Testing the indicator

To run the test, click the "With Backtest Engine v2.0" button after loading the indicator chart. When that loads, scroll down to the Entry Criteria section and select 1) TimeOrder Multi-Condition, then 2) change the Indicator Value to < and 3) -15. That will set up the first condition - the net percentage of consumers expecting stocks to rise being less than -15%.

After that, 4) click the Condition 2 tab, 5) type "Conference Board - Stocks" in the Indicator field, then 6) select CrossAbove, and 7) type 20. That will tell the Backtest Engine to check any date when consumers' expectations cycled from less than -15% to greater than +20%. 

Click the "Run Backtest" button, and you should get the same results as above. Because the engine is quite flexible, you can then go back and change the symbol to check performance for the Dow Industrials, Russell 2000, or almost any other symbol in the database.

What the research tells us...

Divergences do not necessarily mean market peaks, but most market peaks are accompanied by divergences.

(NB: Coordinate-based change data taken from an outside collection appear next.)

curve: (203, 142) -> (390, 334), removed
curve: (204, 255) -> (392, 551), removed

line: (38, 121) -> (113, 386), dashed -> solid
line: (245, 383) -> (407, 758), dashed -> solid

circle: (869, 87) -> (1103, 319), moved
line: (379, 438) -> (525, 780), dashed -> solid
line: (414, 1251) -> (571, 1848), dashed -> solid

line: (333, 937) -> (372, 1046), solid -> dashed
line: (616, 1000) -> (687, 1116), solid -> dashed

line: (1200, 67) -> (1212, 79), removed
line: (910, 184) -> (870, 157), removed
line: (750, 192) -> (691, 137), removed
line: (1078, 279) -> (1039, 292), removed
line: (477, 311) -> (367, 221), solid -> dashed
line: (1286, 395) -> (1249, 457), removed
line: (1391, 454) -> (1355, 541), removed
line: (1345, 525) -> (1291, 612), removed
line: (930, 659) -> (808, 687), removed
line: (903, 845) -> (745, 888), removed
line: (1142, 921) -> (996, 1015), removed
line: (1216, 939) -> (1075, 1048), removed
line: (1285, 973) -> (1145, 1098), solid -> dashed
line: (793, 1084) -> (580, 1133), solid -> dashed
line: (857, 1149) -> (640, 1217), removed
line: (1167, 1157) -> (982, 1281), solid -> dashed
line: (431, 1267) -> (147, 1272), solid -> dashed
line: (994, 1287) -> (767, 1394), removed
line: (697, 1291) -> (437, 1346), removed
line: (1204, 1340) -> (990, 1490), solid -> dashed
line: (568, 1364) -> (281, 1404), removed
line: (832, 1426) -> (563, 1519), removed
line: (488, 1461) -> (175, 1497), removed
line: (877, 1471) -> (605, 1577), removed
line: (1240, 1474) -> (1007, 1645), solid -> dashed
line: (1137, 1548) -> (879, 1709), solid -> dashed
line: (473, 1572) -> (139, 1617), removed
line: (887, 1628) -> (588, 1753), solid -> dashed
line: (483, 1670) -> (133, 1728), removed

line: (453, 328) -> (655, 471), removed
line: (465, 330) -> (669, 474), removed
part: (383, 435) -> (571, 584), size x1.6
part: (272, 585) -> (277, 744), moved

We do not have that now in pretty much any technical respect, including sentiment. That's true whether it measures sentiment among investors or general consumers.

After a historically miserable year in 2022 and a rebound year in 2023, sentiment has mostly erased the despondency we witnessed two years ago. But unlike bouts of extreme pessimism, bouts of extreme optimism tend to be drawn-out affairs, and stocks typically don't peak until that enthusiasm wanes for weeks or even months on end. We don't see many (if any) examples of that behavior, which suggests a lower probability that we're on the cusp of a sustained drawdown.